:: Minified JSON responses ::
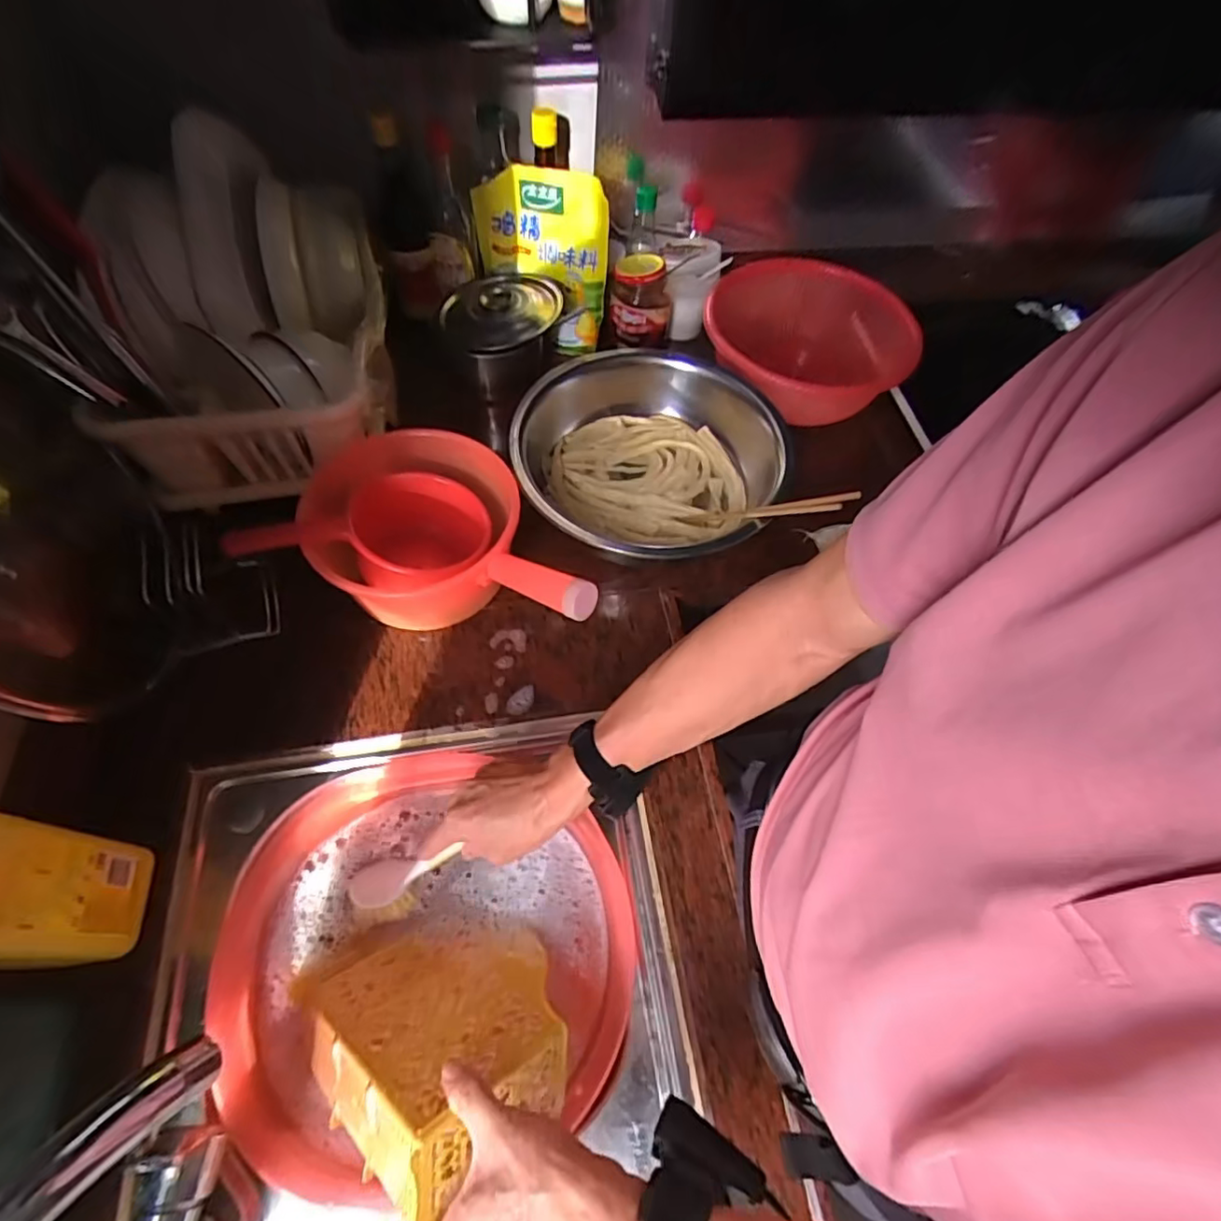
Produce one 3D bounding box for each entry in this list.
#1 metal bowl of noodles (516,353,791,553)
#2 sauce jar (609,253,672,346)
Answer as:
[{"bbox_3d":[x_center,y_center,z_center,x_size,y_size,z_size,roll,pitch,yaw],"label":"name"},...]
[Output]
[{"bbox_3d":[0.036,-0.178,0.725,0.293,0.098,0.311,1,60,-2],"label":"metal bowl of noodles"},{"bbox_3d":[0.044,-0.462,0.881,0.083,0.099,0.095,5,60,-1],"label":"sauce jar"}]

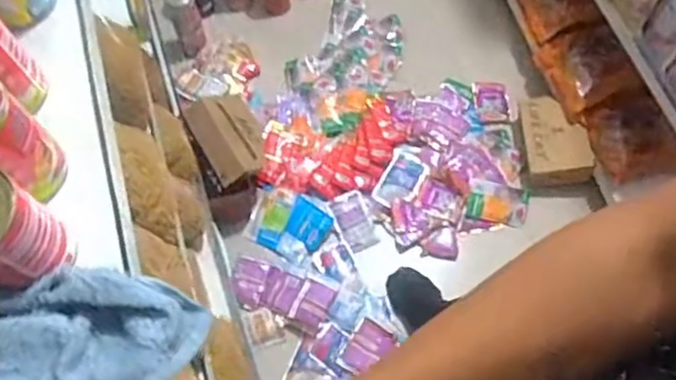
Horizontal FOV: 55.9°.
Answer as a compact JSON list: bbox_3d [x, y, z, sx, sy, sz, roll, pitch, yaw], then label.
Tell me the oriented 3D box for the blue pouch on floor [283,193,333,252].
[{"bbox_3d":[-0.072,0.079,1.511,0.101,0.025,0.094,33,71,13],"label":"blue pouch on floor"}]

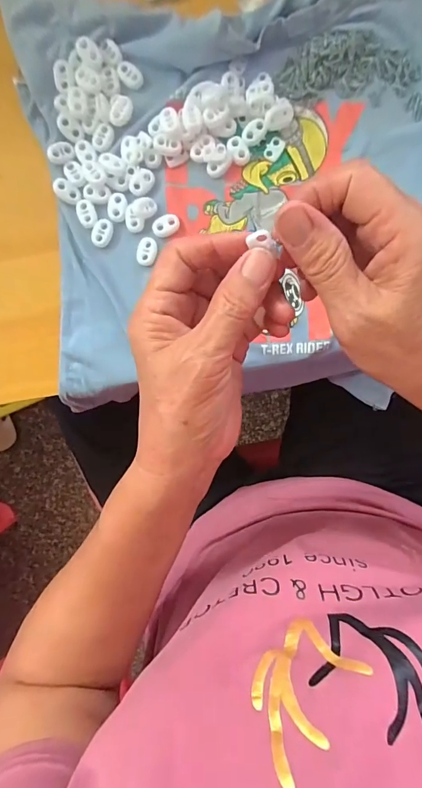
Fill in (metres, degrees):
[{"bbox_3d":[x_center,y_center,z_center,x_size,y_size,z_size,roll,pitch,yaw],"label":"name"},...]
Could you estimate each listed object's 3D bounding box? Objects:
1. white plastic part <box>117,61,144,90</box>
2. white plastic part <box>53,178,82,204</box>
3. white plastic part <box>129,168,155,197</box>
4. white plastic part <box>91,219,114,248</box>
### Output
[{"bbox_3d":[-0.065,-0.257,0.312,0.015,0.004,0.024,-45,91,3],"label":"white plastic part"},{"bbox_3d":[-0.116,-0.164,0.315,0.022,0.007,0.015,33,93,0],"label":"white plastic part"},{"bbox_3d":[-0.056,-0.171,0.316,0.023,0.005,0.015,-43,91,3],"label":"white plastic part"},{"bbox_3d":[-0.089,-0.132,0.320,0.015,0.004,0.022,23,93,0],"label":"white plastic part"}]

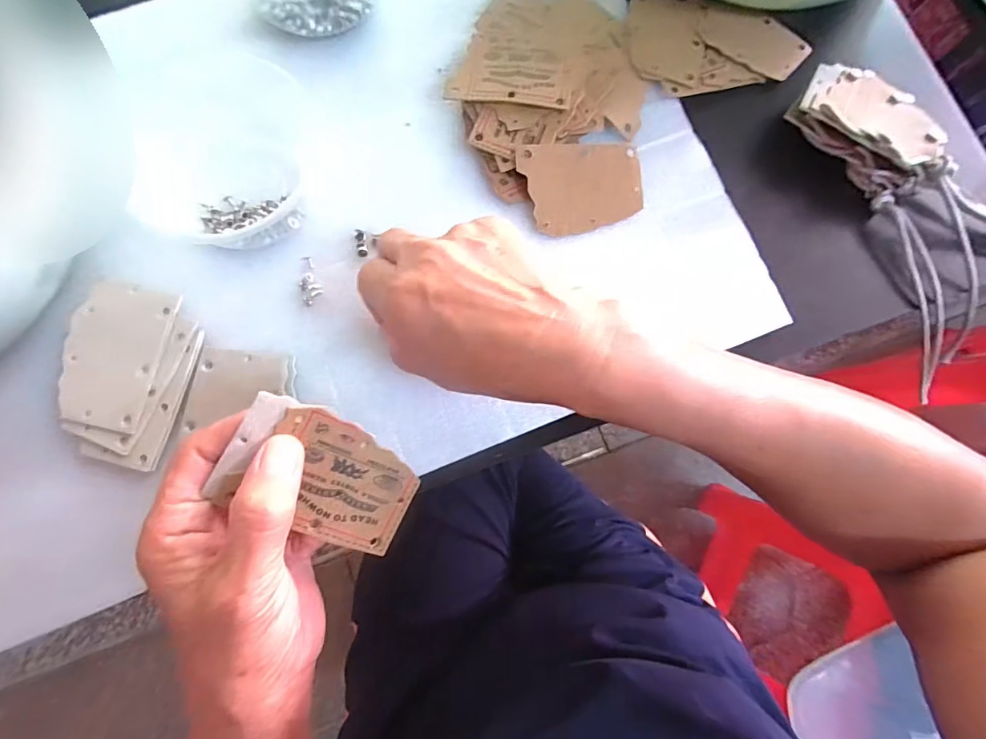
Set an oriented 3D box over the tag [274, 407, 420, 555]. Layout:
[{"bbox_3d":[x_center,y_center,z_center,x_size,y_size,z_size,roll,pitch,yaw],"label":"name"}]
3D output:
[{"bbox_3d":[-0.070,0.052,0.209,0.068,0.004,0.053,28,89,-22],"label":"tag"}]

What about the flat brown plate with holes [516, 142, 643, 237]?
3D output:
[{"bbox_3d":[0.057,-0.114,0.288,0.077,0.004,0.055,-6,93,-8],"label":"flat brown plate with holes"}]

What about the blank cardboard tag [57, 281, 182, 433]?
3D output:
[{"bbox_3d":[-0.221,-0.009,0.266,0.054,0.006,0.083,12,81,1],"label":"blank cardboard tag"}]

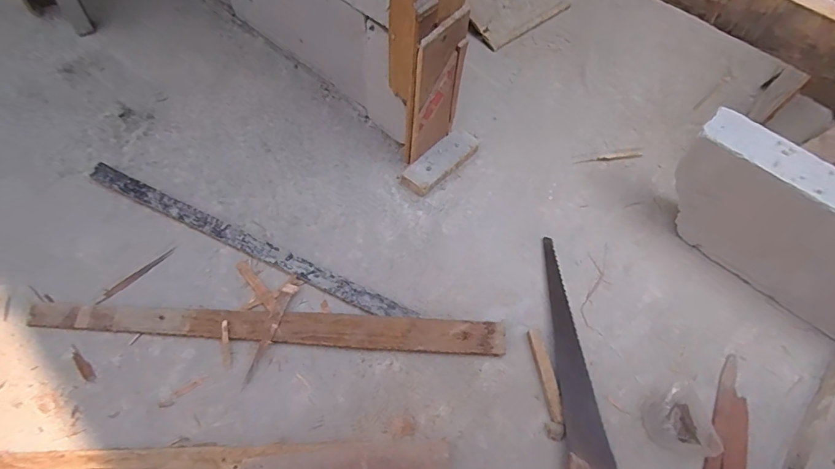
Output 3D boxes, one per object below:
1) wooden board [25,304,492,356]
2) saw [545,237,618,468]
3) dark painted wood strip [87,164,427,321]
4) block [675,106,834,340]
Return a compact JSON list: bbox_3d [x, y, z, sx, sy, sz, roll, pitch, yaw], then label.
[{"bbox_3d":[-0.209,0.134,0.637,0.650,0.025,0.043,3,62,0],"label":"wooden board"},{"bbox_3d":[0.222,0.210,0.617,0.086,0.036,0.462,0,62,-2],"label":"saw"},{"bbox_3d":[-0.274,0.010,0.702,0.565,0.019,0.034,24,64,9],"label":"dark painted wood strip"},{"bbox_3d":[0.543,-0.004,0.653,0.364,0.196,0.079,39,67,17],"label":"block"}]

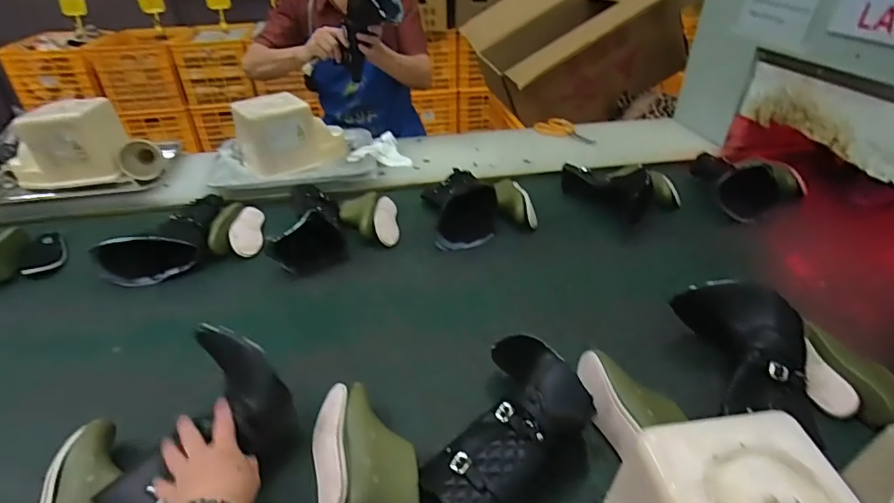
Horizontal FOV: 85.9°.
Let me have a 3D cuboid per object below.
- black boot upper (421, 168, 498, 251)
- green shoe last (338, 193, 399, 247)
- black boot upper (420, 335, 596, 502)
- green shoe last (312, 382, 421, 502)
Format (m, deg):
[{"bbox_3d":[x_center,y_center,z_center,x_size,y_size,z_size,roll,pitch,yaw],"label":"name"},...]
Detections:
[{"bbox_3d":[0.028,-0.118,1.050,0.133,0.094,0.257,-7,35,-9],"label":"black boot upper"},{"bbox_3d":[-0.169,-0.076,1.034,0.124,0.050,0.182,-5,35,-6],"label":"green shoe last"},{"bbox_3d":[0.049,0.200,0.560,0.199,0.104,0.162,-26,42,-32],"label":"black boot upper"},{"bbox_3d":[-0.103,0.231,0.571,0.110,0.051,0.180,-11,36,-14],"label":"green shoe last"}]

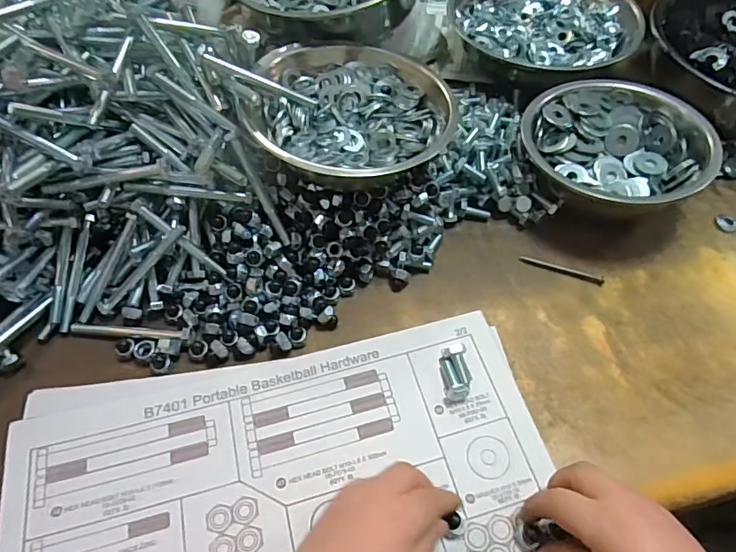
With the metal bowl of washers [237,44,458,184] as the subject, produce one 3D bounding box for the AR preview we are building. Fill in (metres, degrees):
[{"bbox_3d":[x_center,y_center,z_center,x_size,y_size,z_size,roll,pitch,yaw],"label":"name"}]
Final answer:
[{"bbox_3d":[-0.025,-0.156,0.455,0.175,0.056,0.162,0,58,0],"label":"metal bowl of washers"}]

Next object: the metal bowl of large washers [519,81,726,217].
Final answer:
[{"bbox_3d":[0.237,-0.128,0.490,0.163,0.064,0.152,0,58,0],"label":"metal bowl of large washers"}]

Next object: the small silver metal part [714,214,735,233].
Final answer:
[{"bbox_3d":[0.362,-0.054,0.495,0.023,0.006,0.022,-2,62,4],"label":"small silver metal part"}]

:: Task details ::
Find the string "metres" in the entries above. Copy each line where it occurs.

:: Result for this exercise ::
Fill in (metres, degrees):
With the metal bowl of washers [237,44,458,184] as the subject, produce one 3D bounding box for the AR preview we are building. Fill in (metres, degrees):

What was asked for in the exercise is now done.